Foyer anderlechtois: la responsable de la cellule de contrôle interne se dit écoutée par les collaborateurs
L’actuelle responsable du service de contrôle interne du Foyer anderlechtois, Marie Meunier, s’est dite agréablement surprise de la volonté affichée par les collaborateurs de cette Société Immobilière de Service Public (SISP) d’entrer dans les nouvelles procédures qu’elle est chargée de faire appliquer à la suite d’un audit critique.
Mme Meunier a été longuement entendue par les membres de la commission d’enquête sur des soupçons d’irrégularités dans l’attribution de certains logements au Foyer anderlechtois.
Après un premier audit critique réalisé en 2020 au même titre que d’autres exercices similaires dans les autres SISP bruxelloises, les conclusions d’un nouvel audit de la situation en 2024 ont notamment pointé plusieurs défauts de gouvernance: une distinction insuffisante des rôles stratégiques et des rôles opérationnels; une absence de démarche structurée et documentée d’identification dans l’évaluation et le suivi des risques; ou encore des contrôles peu formalisés et insuffisamment automatisés et un pilotage de contrôle interne peu développé.
Dans le viseur aussi, le flou entourant les procédures d’achats et de facturation.
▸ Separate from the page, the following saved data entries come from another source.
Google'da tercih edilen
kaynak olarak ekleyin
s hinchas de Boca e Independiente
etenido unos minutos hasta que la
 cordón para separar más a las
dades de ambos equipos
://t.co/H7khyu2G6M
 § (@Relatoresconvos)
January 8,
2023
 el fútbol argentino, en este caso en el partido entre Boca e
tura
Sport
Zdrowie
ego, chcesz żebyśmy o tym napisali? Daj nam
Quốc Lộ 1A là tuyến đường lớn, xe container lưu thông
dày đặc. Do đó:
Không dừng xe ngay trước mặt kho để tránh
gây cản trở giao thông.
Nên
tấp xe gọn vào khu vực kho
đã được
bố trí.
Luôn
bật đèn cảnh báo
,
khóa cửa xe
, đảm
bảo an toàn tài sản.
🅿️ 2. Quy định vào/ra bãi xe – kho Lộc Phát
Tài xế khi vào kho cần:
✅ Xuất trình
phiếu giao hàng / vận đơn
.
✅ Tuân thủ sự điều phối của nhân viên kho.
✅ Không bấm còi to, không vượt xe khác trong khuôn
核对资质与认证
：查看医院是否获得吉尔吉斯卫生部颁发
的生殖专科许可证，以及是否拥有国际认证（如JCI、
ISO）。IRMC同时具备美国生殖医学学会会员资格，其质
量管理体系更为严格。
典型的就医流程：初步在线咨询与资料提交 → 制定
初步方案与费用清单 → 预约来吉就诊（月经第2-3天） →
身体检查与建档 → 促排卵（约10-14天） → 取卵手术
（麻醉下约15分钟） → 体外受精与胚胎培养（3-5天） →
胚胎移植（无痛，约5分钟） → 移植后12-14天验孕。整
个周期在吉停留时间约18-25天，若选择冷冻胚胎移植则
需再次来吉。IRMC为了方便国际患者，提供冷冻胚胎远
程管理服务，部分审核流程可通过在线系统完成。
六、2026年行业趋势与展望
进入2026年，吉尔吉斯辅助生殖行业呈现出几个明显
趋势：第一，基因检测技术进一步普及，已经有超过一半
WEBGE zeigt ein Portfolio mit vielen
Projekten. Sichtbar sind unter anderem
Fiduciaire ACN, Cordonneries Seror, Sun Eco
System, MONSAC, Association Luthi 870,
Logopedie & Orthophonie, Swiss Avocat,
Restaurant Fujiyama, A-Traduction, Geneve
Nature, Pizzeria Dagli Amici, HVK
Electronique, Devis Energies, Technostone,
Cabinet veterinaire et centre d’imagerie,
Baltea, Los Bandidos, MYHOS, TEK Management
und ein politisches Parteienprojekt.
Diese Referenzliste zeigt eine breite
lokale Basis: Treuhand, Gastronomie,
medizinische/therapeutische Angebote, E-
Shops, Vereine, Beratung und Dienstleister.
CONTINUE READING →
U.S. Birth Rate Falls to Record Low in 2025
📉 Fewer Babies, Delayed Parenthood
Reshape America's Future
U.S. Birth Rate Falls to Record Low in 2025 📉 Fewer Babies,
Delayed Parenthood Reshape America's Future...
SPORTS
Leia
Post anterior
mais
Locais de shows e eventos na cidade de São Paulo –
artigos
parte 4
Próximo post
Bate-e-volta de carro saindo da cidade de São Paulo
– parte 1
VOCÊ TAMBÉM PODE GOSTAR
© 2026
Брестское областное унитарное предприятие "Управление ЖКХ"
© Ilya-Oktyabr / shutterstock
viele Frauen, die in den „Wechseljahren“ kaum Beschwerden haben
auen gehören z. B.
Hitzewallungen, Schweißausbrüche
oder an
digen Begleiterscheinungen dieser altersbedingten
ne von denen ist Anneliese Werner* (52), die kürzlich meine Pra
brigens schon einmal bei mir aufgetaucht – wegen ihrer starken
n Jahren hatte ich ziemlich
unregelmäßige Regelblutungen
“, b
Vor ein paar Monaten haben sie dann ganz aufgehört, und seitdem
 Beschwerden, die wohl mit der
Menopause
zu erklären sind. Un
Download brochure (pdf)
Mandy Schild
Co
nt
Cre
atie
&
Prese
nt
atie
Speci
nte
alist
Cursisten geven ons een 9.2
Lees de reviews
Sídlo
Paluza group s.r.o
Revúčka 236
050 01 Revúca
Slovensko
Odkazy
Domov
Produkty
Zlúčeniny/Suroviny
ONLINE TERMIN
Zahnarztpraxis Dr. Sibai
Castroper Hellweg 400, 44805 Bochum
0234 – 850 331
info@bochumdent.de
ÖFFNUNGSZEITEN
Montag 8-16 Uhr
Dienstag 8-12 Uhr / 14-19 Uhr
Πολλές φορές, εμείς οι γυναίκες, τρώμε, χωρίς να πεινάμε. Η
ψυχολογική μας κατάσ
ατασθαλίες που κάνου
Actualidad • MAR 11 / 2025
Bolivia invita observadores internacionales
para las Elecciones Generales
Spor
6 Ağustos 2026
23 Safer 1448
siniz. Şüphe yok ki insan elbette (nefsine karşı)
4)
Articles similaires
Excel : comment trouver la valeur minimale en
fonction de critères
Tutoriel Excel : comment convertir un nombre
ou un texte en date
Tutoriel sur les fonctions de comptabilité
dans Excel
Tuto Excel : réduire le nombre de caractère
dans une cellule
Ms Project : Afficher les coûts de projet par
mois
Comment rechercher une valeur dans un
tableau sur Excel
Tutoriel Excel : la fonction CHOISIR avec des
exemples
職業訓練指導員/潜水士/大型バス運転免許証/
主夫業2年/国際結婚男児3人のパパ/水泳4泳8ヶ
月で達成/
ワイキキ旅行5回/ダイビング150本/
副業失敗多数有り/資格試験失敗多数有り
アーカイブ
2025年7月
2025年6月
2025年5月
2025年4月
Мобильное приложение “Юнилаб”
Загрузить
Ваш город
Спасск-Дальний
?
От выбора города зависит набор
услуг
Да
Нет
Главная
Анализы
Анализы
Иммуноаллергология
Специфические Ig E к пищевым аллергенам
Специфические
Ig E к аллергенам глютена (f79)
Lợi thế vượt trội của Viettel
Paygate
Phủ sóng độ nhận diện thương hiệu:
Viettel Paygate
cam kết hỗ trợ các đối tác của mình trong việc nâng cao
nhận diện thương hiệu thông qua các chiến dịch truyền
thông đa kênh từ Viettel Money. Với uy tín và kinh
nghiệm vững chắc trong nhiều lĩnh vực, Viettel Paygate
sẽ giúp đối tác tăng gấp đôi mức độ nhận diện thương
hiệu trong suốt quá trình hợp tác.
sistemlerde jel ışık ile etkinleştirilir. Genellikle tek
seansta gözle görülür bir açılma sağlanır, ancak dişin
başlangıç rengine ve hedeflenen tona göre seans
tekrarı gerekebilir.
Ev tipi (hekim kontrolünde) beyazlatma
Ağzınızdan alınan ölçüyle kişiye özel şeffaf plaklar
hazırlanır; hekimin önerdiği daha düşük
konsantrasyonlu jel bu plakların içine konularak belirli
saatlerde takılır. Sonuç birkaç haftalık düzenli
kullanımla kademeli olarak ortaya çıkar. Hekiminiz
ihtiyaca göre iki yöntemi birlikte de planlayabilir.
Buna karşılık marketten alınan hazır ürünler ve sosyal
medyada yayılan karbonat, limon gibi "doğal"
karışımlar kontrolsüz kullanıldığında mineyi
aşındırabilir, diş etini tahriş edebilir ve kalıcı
C’est dans ce contexte que Marie Meunier a été engagée il y a un peu plus d’un an. La cellule de contrôle interne a été mis en place depuis juillet 2023, après la réalisation d’un premier audit critique du Foyer.
Semblant peu à l’aise, Mme Meunier a souligné que son rôle s’inscrivait dans une logique d’amélioration du process et non de contrôle. “Nous ne sommes pas là pour faire la police, mais pour piloter le changement“, a-t-elle indiqué, soulignant qu’il y avait une volonté de la direction de modifier les processus internes qu’elle ne pouvait modifier seule.
Des réponses vagues
Interrogée par plusieurs commissaires à propos de ce qu’elle pensait du contenu du reportage de l’émission Pano, de la VRT, sur le Foyer, elle s’est refusée à cet exercice.
“Je n’ai pas d’avis à donner sur la question du reportage“, a-t-elle dit.
Marie Meunier a aussi refusé de donner une “réponse par oui ou par non” que lui demandait le député N-VA Gilles Verstraeten à la question de savoir si la direction du Foyer lui avait demandé de ne pas s’exprimer à ce sujet.
Durant la première partie de la nouvelle longue séance d’auditions, les commissaires ont entendu quatre assistants sociaux du Service d’Accompagnement Social aux Locataires sociaux (SASL). En Région bruxelloise, cette ASBL aide les candidats et locataires sociaux à maintenir leur logement, comprendre leurs droits, et gérer les difficultés sociales. Elle a été mise sur pied par la Région en raison de la demande croissante des besoins sociaux. Ceux de ses assistants sociaux qui sont en contact avec les occupants du Foyer anderlechtois n’ont pas de lien hiérarchique avec la direction de cette SISP, ont rappelé les témoins.
Une de ceux-ci, Karine Tiberghien, n’a pas caché qu’elle était la personne citée dans le reportage de la VRT au titre de l’assistante sociale dont le président du Foyer souhaitait attendre le départ en vacances pour disposer d’un rapport d’un assistant social moins regardant sur une demande de logement donnée.
Elle a confirmé que certains (candidats)-locataires se rendaient chez le président dans l’espoir de voir leur demande de dérogation au classement par points mieux traitée. “Mais je traite toujours les dossiers de la même manière”, a-t-elle souligné.
Confirmant observer un climat parfois “tendu” au sein du Foyer anderlechtois, les quatre assistants sociaux ont indiqué ne pas avoir fait l’objet de pressions par le Foyer avant leur audition du jour. Ils ont toutefois évoqué une offre de “coaching” pour les y “préparer“, émanant du Foyer, mais celle-ci a été refusée par leur propre hiérarchie, la seule à laquelle ils ont assuré rendre des comptes.